:: Working data

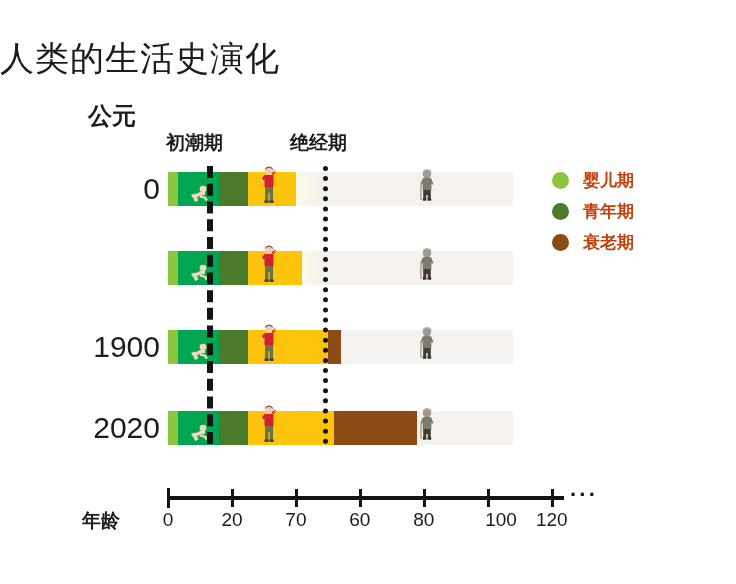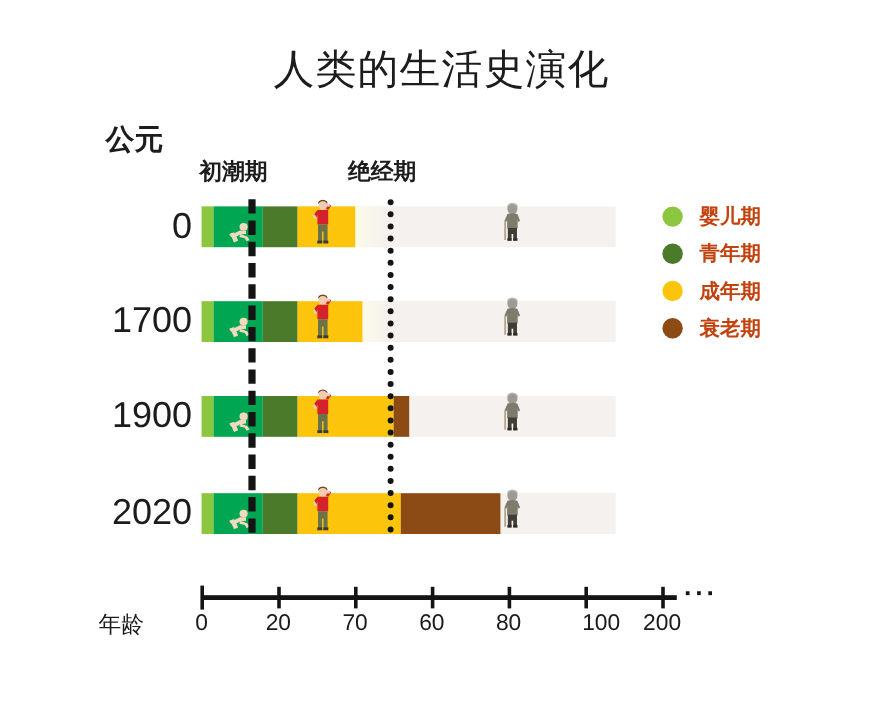--- a/index.html
+++ b/index.html
@@ -8,34 +8,33 @@
     background:#ffffff;
     font-family:"Liberation Sans","DejaVu Sans",sans-serif;
     color:#1a1a1a;
     overflow:hidden;
     position:relative;
   }
   #stage{position:absolute;left:0;top:0;width:736px;height:584px;}
 
   .title{
     position:absolute;left:0;top:38px;width:736px;
-    text-align:center;
     font-size:34px;line-height:40px;
     font-weight:400;
     letter-spacing:1px;
     color:#1c1c1c;
   }
 
   .ad-label{
     position:absolute;left:88px;top:100px;
     font-size:24px;font-weight:700;color:#1c1c1c;
   }
   .age-label{
     position:absolute;left:82px;top:508px;
-    font-size:19px;font-weight:400;color:#1c1c1c;
+    font-size:19px;font-weight:700;color:#1c1c1c;
   }
 
   .event-label{
     position:absolute;top:130px;
     font-size:19px;font-weight:700;color:#1c1c1c;
     white-space:nowrap;
   }
   #lbl-menarche{left:166px;}
   #lbl-menopause{left:290px;}
 
@@ -165,21 +164,20 @@
             <path d="M5.6 11 L3.4 16 L5 17 L6.6 12.6 Z" fill="#7e7a6c"></path>
             <path d="M14.4 11 L16.4 16 L14.8 17 L13.2 12.6 Z" fill="#7e7a6c"></path>
             <path d="M6.2 22 h7.6 v9 h-3.1 v-4 h-1.4 v4 H6.2 z" fill="#3f3d36"></path>
             <rect x="5.8" y="30.5" width="3.6" height="2.2" fill="#2c2b26"></rect>
             <rect x="10.6" y="30.5" width="3.6" height="2.2" fill="#2c2b26"></rect>
             <rect x="3.2" y="16" width="1.5" height="16" fill="#b3a58c"></rect>
           </svg>
         </div>
       </div>
       <div class="row" style="left: 168px; top: 251px; width: 345.384px; height: 34px;">
-        <div class="year">1700</div>
         <div class="potential" style="left: 0px; width: 345.384px;"></div>
         <div class="seg fade" style="left: 134.316px; width: 25.584px;"></div>
         <div class="seg infant" style="left: 0px; width: 9.594px;"></div>
         <div class="seg juvenile" style="left: 9.594px; width: 41.574px;"></div>
         <div class="seg adolescent" style="left: 51.168px; width: 28.782px;"></div>
         <div class="seg adult" style="left: 79.95px; width: 54.366px;"></div>
         <div class="fig" style="left: 19.8276px; top: 12px;">
           <svg width="22" height="20" viewBox="0 0 22 20">
             <g fill="#f3d9c0">
               <ellipse cx="15" cy="5" rx="3.4" ry="3.2"></ellipse>
@@ -325,36 +323,32 @@
       <div class="ticklabel" style="left: 231.96px;">20</div>
       <div class="tick" style="left: 294.92px;"></div>
       <div class="ticklabel" style="left: 295.92px;">70</div>
       <div class="tick" style="left: 358.88px;"></div>
       <div class="ticklabel" style="left: 359.88px;">60</div>
       <div class="tick" style="left: 422.84px;"></div>
       <div class="ticklabel" style="left: 423.84px;">80</div>
       <div class="tick" style="left: 486.8px;"></div>
       <div class="ticklabel" style="left: 501px;">100</div>
       <div class="tick" style="left: 550.76px;"></div>
-      <div class="ticklabel" style="left: 551.76px;">200</div>
+      <div class="ticklabel" style="left: 551.76px;">120</div>
     </div>
   <div class="dots">···</div>
 
   <div class="legend" id="legend">
       <div class="legend-item">
         <span class="swatch sw-0"></span>
         <span class="legend-text">婴儿期</span>
       </div>
       <div class="legend-item">
         <span class="swatch sw-2"></span>
         <span class="legend-text">青年期</span>
       </div>
       <div class="legend-item">
-        <span class="swatch sw-3"></span>
-        <span class="legend-text">成年期</span>
-      </div>
-      <div class="legend-item">
         <span class="swatch sw-4"></span>
         <span class="legend-text">衰老期</span>
       </div>
     </div>
 
 </div>
 
 </body></html>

::::

## The task
Please provide nothing but the number of lines in the records that hold the string "color".

## Task response
6